Decisions on their jobs will be made by the new company's general manager, who has not yet been appointed.
"Wrightson and ourselves will continue to compete in the wool industry as much as ever but we have taken a step to rationalise the back office given that we have been replicating that," Pyne Gould Guinness chief executive Hugh Martyn said.
"It simply is a drive to increase efficiencies in our respective companies," Mr Martyn said. "The wool market is cyclical and at the moment it is going through the down side of that cycle. Back office working together is not unusual in other industries and we don't see it as being out of the ordinary."
Wrightson chief executive Allan Freeth said there was a positive future for wool: "This proposal is an important step towards greater efficiency in New Zealand's wool handling and warehousing, ensuring the long-term health of the industry.
Dr Freeth said logistics alliances like New Zealand Wool Handlers were common overseas in the wool and other sectors.
"Both (companies) have proven experience and a history of commitment to the wool industry, and those strengths will be carried forward into New Zealand Wool Handlers," he said.

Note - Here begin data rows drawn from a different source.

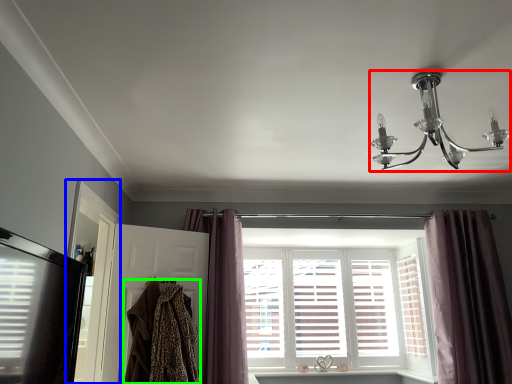
Question: Estimate the real-world distances between objects in this image. Which object is closer to lamp (highlighted by a red box), screen door (highlighted by a blue box) or clothing (highlighted by a green box)?

Choices:
 (A) screen door
 (B) clothing

Answer: (B)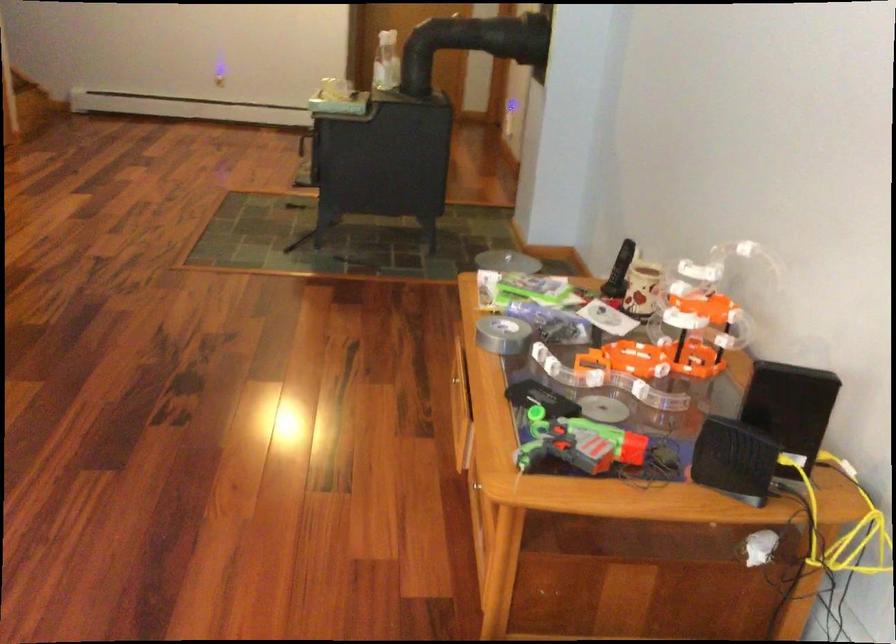
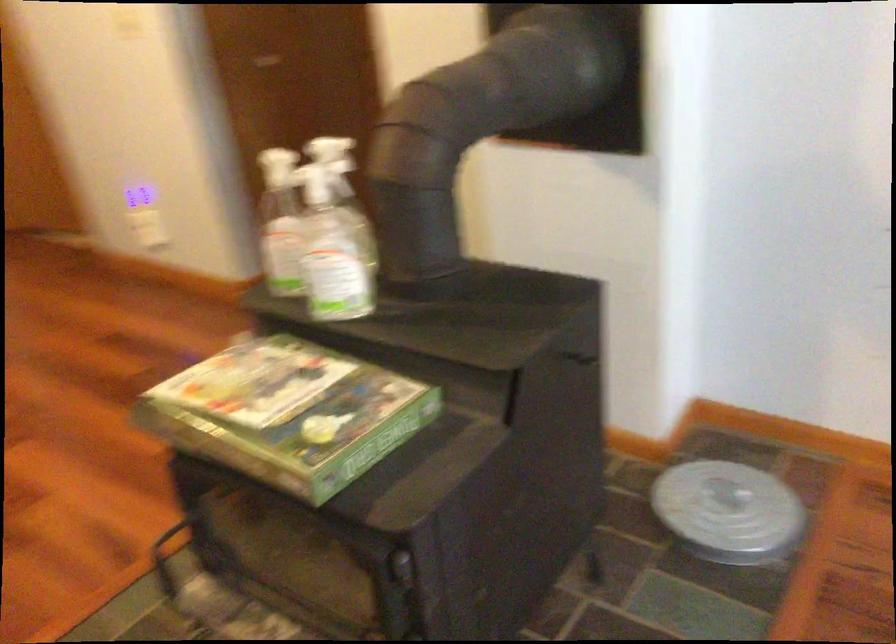
Find the pixel in the second image that matches [489,259] in the first image.

(728, 512)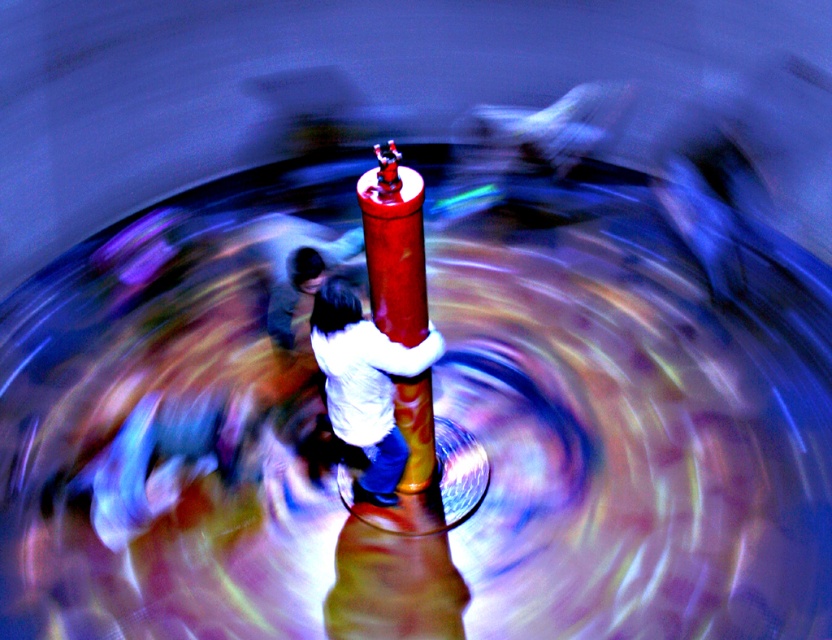
Question: Can you confirm if white matte shirt at center is positioned below shiny red pole at center?

Choices:
 (A) no
 (B) yes

Answer: (B)

Question: Does white matte shirt at center have a lesser width compared to shiny red pole at center?

Choices:
 (A) no
 (B) yes

Answer: (A)

Question: Observing the image, what is the correct spatial positioning of white matte shirt at center in reference to shiny red pole at center?

Choices:
 (A) left
 (B) right

Answer: (A)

The new company, which is expected to be up and running this month, would initially handle and warehouse 470,000 bales of wool each year for both companies.
Forsyth Barr investment adviser Garry Moore said the amalgamation was a sensible move for both companies.
"It makes a lot of sense to provide some synergies in operations that are not particularly profitable anyway," he said. "I would say that it is just a way of taking some cost out of a pretty low margin part of their overall rural operations."
PGG's shares closed unchanged at 133c yesterday while Wrightson's were up 3c at 123c.